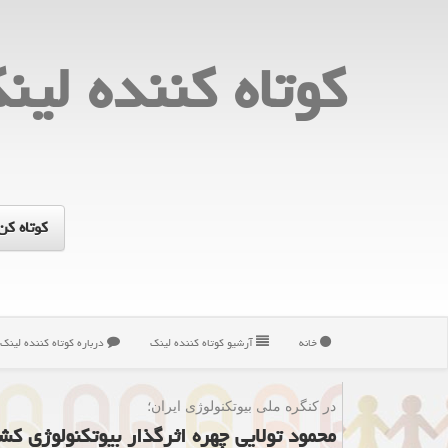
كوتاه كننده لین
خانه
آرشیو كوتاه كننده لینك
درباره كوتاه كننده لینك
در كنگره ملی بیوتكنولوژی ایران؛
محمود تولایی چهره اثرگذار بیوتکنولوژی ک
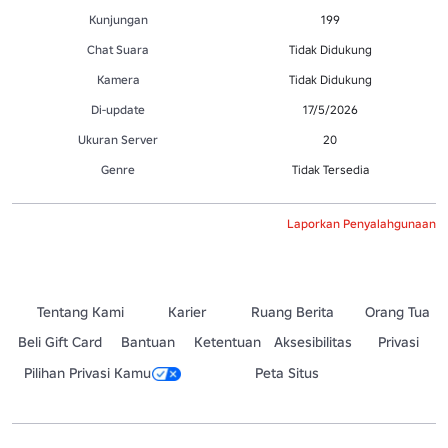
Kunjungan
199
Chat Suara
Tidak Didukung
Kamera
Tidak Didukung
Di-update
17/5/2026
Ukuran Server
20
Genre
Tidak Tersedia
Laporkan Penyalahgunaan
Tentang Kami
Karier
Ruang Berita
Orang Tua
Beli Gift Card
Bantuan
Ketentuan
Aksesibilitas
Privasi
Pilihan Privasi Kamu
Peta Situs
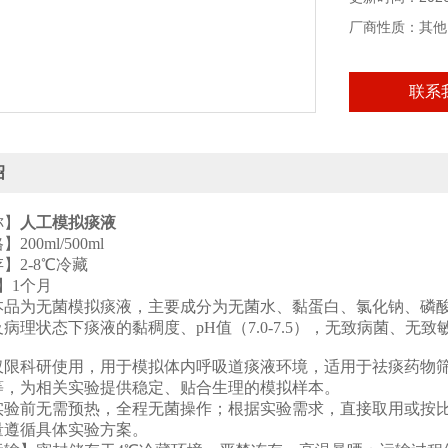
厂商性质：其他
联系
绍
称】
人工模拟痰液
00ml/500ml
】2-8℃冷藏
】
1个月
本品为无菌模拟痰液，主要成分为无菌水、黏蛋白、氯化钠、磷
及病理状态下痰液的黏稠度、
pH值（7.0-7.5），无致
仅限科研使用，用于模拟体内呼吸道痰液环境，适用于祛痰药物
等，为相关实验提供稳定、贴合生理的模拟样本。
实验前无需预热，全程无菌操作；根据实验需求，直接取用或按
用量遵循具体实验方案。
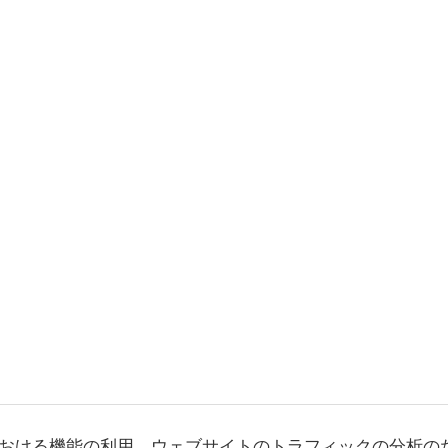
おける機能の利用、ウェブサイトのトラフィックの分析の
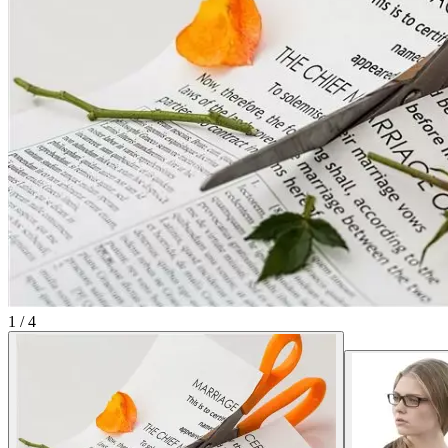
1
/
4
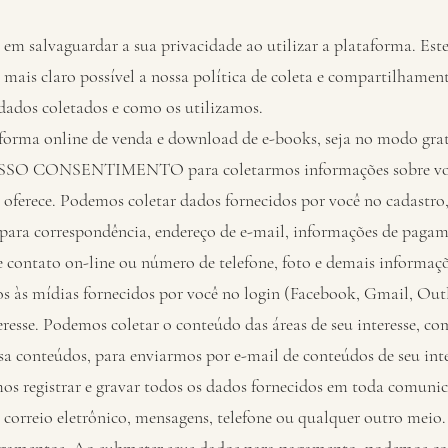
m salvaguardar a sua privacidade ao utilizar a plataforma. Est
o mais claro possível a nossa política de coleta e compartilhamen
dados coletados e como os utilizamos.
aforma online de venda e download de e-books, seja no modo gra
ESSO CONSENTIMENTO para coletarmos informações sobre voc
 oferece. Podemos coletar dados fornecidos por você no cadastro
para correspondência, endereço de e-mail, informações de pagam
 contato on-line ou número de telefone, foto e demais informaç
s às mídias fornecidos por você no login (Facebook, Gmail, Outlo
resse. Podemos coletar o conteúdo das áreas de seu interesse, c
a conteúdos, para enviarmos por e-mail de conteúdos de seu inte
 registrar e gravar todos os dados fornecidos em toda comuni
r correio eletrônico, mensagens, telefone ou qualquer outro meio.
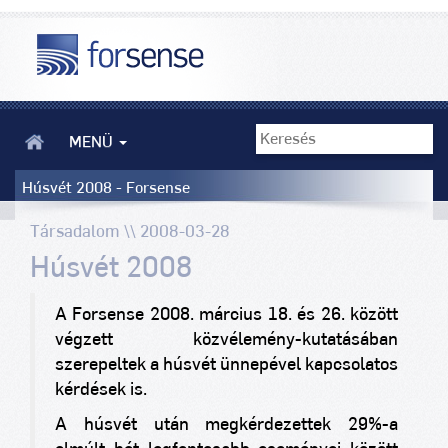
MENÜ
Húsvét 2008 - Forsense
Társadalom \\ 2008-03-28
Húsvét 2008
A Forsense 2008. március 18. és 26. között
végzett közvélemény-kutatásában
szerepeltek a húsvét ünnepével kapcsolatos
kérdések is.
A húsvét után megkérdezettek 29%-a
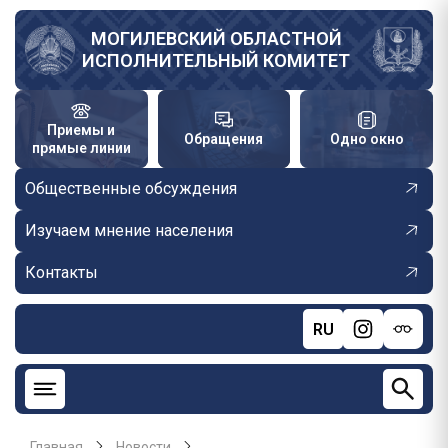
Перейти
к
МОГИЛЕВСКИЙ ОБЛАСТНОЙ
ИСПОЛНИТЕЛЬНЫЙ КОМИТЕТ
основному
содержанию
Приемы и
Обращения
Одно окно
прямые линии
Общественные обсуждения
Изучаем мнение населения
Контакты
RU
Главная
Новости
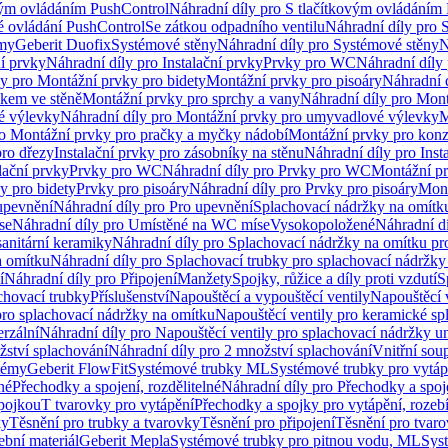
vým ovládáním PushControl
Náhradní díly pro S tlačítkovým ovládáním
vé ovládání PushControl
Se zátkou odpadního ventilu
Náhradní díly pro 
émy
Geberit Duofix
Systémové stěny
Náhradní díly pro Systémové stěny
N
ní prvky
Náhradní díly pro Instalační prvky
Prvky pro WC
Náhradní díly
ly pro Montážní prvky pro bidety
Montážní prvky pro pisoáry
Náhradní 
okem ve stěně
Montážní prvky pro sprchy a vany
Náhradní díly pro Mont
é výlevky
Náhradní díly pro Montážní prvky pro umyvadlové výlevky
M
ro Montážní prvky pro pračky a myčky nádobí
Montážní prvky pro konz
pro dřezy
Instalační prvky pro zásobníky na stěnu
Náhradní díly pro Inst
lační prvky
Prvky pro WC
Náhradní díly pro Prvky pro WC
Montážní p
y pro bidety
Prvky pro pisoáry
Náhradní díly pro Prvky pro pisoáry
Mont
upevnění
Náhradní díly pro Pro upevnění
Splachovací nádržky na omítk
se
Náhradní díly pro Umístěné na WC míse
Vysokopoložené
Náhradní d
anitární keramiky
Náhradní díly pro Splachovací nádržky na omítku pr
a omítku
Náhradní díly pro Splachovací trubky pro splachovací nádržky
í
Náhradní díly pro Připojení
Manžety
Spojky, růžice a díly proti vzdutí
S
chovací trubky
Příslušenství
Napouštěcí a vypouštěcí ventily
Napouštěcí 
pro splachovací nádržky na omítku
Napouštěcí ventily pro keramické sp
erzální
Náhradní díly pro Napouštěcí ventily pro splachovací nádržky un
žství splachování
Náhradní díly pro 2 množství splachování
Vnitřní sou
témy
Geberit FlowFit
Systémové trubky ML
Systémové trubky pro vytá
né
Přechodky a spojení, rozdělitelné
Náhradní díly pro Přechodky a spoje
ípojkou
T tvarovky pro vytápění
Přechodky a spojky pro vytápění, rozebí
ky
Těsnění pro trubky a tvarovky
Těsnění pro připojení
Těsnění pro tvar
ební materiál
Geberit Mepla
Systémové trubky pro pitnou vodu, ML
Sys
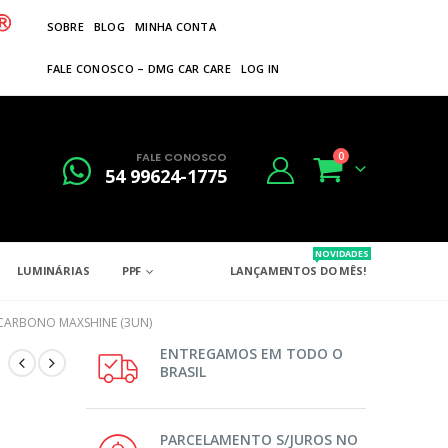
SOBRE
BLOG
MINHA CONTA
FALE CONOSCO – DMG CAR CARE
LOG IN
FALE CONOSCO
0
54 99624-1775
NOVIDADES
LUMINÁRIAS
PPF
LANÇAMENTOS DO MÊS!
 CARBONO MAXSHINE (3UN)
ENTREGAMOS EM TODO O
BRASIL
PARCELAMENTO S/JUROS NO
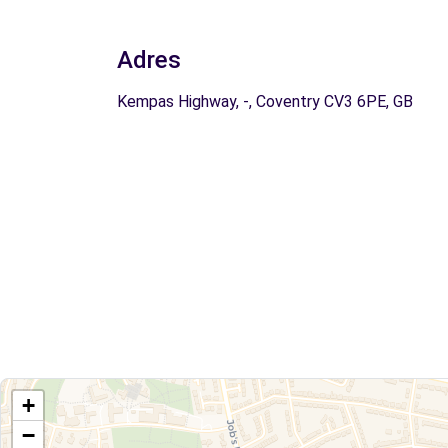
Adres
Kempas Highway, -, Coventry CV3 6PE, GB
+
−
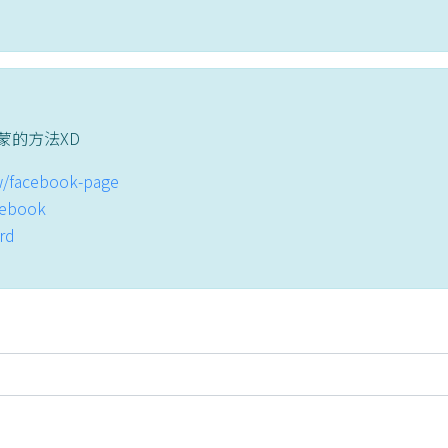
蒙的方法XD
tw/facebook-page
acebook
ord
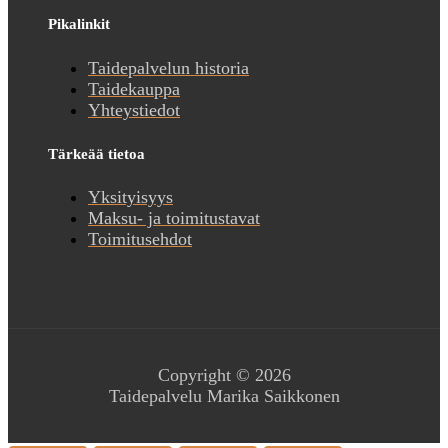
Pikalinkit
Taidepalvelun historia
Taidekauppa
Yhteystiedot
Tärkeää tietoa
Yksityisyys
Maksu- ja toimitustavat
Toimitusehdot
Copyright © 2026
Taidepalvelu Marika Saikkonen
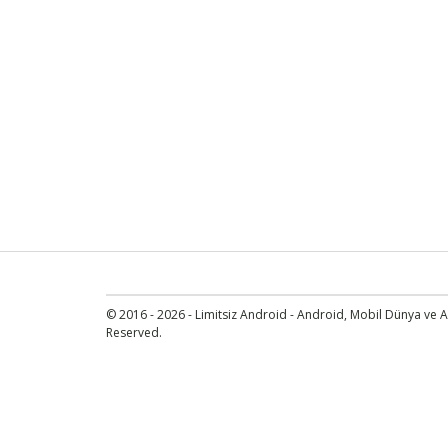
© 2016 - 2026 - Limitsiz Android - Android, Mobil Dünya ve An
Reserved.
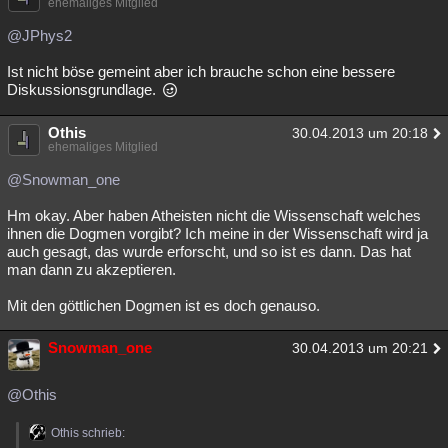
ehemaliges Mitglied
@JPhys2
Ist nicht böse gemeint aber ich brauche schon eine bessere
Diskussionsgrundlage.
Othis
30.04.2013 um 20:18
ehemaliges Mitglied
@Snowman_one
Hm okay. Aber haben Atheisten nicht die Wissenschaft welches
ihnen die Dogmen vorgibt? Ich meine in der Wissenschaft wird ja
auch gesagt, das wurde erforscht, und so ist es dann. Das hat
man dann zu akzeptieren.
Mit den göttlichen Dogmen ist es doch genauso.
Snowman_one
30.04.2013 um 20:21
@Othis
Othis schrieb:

——

- Assignment: Whatever pictures the records hold, omit them; give again exactly the lines from the one containing "Beli Gift Card" through the one containing "kérdések is.".

- Answer section:
Beli Gift Card
Bantuan
Ketentuan
Aksesibilitas
Privasi
Pilihan Privasi Kamu
Peta Situs
厂商性质：其他
联系
绍
称】
人工模拟痰液
00ml/500ml
】2-8℃冷藏
】
1个月
本品为无菌模拟痰液，主要成分为无菌水、黏蛋白、氯化钠、磷
及病理状态下痰液的黏稠度、
pH值（7.0-7.5），无致
仅限科研使用，用于模拟体内呼吸道痰液环境，适用于祛痰药物
等，为相关实验提供稳定、贴合生理的模拟样本。
实验前无需预热，全程无菌操作；根据实验需求，直接取用或按
用量遵循具体实验方案。
おける機能の利用、ウェブサイトのトラフィックの分析の
1
/
4
m salvaguardar a sua privacidade ao utilizar a plataforma. Est
o mais claro possível a nossa política de coleta e compartilhamen
dados coletados e como os utilizamos.
aforma online de venda e download de e-books, seja no modo gra
ESSO CONSENTIMENTO para coletarmos informações sobre voc
 oferece. Podemos coletar dados fornecidos por você no cadastro
para correspondência, endereço de e-mail, informações de pagam
 contato on-line ou número de telefone, foto e demais informaç
s às mídias fornecidos por você no login (Facebook, Gmail, Outlo
resse. Podemos coletar o conteúdo das áreas de seu interesse, c
a conteúdos, para enviarmos por e-mail de conteúdos de seu inte
 registrar e gravar todos os dados fornecidos em toda comuni
r correio eletrônico, mensagens, telefone ou qualquer outro meio.
MENÜ
Húsvét 2008 - Forsense
Társadalom \\ 2008-03-28
Húsvét 2008
A Forsense 2008. március 18. és 26. között
végzett közvélemény-kutatásában
szerepeltek a húsvét ünnepével kapcsolatos
kérdések is.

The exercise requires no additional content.